## SHORT TASK
Lay out the lines of the data as a numbered list, starting at the first line and ending with the line that contains "13: (428, 327)". Include both of those lines and omit any blank lines.

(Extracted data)
• • • •

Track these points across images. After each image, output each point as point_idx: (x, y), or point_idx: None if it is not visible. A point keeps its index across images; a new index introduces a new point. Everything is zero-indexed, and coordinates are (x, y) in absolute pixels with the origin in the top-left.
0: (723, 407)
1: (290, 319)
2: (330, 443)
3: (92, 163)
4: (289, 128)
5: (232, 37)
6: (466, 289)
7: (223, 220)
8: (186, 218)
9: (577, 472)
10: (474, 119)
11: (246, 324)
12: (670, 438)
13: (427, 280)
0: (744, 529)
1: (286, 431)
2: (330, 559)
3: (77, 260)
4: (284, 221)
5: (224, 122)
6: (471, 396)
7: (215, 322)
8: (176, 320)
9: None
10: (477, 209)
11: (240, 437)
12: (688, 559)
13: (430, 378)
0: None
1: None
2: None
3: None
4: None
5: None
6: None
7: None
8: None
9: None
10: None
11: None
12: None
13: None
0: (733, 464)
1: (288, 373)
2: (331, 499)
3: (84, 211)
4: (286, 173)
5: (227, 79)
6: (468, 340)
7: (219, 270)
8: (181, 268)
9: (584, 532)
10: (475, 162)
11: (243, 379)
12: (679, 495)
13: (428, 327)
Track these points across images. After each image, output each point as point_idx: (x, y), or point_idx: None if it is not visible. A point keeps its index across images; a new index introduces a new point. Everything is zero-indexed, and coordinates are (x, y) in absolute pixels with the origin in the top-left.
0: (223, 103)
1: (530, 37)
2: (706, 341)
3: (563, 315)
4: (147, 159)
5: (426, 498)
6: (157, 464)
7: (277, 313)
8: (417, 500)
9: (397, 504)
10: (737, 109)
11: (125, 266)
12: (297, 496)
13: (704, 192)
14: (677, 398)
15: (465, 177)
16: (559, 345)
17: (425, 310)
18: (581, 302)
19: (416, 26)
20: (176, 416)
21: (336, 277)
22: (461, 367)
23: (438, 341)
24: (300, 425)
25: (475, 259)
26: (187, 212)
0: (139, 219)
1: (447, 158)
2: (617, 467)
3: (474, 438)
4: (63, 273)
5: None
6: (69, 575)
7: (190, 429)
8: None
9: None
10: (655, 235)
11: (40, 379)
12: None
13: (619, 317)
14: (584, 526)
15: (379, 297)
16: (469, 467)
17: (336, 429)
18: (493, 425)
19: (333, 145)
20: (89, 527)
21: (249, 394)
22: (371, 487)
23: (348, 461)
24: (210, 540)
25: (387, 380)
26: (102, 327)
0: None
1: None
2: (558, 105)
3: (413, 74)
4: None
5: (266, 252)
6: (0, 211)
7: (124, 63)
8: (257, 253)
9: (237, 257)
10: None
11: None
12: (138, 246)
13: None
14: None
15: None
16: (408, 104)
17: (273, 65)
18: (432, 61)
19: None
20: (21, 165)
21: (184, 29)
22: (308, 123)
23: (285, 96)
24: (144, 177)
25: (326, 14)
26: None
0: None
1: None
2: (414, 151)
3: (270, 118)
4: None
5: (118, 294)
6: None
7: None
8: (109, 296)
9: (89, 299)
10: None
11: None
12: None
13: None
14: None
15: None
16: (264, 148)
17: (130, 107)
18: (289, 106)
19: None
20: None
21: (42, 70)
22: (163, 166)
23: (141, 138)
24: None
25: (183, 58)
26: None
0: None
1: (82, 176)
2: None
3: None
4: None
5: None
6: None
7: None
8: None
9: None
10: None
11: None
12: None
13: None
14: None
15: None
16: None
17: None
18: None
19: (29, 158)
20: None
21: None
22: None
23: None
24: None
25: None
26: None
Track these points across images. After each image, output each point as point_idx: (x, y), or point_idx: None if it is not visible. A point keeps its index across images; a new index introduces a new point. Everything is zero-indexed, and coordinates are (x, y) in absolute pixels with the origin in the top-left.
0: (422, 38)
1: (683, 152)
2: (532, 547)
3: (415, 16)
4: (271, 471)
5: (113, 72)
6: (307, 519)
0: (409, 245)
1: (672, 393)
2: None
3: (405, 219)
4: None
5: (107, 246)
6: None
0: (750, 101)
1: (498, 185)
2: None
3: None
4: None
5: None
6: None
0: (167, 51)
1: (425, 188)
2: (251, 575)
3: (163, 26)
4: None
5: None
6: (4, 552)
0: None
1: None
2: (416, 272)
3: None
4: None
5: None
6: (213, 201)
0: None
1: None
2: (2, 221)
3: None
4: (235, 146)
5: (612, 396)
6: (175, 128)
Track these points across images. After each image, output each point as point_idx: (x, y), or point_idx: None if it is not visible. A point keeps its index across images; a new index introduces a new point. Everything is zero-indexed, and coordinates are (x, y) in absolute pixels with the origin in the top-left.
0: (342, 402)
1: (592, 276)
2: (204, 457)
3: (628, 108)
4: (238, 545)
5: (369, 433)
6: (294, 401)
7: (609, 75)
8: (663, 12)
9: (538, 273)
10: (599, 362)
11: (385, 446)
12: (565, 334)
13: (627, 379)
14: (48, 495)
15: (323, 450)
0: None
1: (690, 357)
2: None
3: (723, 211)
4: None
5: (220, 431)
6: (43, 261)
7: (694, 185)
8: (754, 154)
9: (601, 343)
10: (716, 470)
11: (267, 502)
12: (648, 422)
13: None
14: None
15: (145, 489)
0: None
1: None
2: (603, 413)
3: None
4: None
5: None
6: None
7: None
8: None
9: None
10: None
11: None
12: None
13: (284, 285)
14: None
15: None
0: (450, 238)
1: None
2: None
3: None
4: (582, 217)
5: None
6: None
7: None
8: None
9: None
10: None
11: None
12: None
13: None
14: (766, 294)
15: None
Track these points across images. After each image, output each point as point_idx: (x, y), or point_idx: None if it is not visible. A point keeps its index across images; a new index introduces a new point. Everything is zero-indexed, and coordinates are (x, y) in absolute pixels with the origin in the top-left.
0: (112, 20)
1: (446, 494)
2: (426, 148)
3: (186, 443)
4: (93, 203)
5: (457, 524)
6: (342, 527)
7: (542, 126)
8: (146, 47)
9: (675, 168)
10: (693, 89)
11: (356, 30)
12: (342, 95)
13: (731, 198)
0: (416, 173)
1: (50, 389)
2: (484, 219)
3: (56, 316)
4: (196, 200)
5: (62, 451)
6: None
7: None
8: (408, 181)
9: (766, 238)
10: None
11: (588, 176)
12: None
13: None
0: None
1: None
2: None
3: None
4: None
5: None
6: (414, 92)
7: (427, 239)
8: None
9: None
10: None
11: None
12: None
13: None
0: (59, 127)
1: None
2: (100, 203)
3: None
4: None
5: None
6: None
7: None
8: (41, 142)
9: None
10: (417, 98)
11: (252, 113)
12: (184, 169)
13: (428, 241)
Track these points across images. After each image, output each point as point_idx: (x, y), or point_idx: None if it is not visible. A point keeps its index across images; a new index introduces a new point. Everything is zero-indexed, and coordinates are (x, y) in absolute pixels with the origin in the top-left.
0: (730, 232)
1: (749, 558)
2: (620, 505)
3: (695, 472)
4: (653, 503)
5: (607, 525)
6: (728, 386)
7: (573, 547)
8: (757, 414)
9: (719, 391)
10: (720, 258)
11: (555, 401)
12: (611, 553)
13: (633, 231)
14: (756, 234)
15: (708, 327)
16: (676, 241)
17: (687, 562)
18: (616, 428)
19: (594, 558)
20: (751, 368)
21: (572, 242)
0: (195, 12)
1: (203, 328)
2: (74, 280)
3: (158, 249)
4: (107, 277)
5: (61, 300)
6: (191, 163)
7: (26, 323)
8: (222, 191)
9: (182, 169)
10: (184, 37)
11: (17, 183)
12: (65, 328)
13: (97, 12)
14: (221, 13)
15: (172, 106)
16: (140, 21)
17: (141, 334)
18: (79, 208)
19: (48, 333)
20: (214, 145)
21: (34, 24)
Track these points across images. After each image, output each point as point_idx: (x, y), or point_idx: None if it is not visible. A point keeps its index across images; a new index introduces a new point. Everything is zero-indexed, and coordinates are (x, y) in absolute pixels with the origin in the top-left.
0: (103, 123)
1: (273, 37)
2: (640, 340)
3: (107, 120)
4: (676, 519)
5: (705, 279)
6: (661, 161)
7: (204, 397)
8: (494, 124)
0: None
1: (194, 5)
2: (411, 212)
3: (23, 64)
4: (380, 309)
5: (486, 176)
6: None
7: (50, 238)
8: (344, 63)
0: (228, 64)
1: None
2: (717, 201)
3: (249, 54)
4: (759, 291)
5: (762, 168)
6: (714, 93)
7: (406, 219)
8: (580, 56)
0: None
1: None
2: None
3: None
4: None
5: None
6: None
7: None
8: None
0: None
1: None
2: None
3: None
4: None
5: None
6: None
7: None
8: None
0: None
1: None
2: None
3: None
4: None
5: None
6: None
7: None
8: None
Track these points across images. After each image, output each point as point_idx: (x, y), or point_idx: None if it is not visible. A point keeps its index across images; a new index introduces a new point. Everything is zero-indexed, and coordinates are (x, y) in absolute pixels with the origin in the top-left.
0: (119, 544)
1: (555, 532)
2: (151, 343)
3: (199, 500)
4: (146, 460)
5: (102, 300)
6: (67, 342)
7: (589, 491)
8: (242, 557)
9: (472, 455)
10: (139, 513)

• • • •

## SOLUTION TO THE EXERCISE
1. Track these points across images. After each image, output each point as point_idx: (x, y), or point_idx: None if it is not visible. A point keeps its index across images; a new index introduces a new point. Everything is zero-indexed, and coordinates are (x, y) in absolute pixels with the origin in the top-left.
2. 0: (723, 407)
3. 1: (290, 319)
4. 2: (330, 443)
5. 3: (92, 163)
6. 4: (289, 128)
7. 5: (232, 37)
8. 6: (466, 289)
9. 7: (223, 220)
10. 8: (186, 218)
11. 9: (577, 472)
12. 10: (474, 119)
13. 11: (246, 324)
14. 12: (670, 438)
15. 13: (427, 280)
16. 0: (744, 529)
17. 1: (286, 431)
18. 2: (330, 559)
19. 3: (77, 260)
20. 4: (284, 221)
21. 5: (224, 122)
22. 6: (471, 396)
23. 7: (215, 322)
24. 8: (176, 320)
25. 9: None
26. 10: (477, 209)
27. 11: (240, 437)
28. 12: (688, 559)
29. 13: (430, 378)
30. 0: None
31. 1: None
32. 2: None
33. 3: None
34. 4: None
35. 5: None
36. 6: None
37. 7: None
38. 8: None
39. 9: None
40. 10: None
41. 11: None
42. 12: None
43. 13: None
44. 0: (733, 464)
45. 1: (288, 373)
46. 2: (331, 499)
47. 3: (84, 211)
48. 4: (286, 173)
49. 5: (227, 79)
50. 6: (468, 340)
51. 7: (219, 270)
52. 8: (181, 268)
53. 9: (584, 532)
54. 10: (475, 162)
55. 11: (243, 379)
56. 12: (679, 495)
57. 13: (428, 327)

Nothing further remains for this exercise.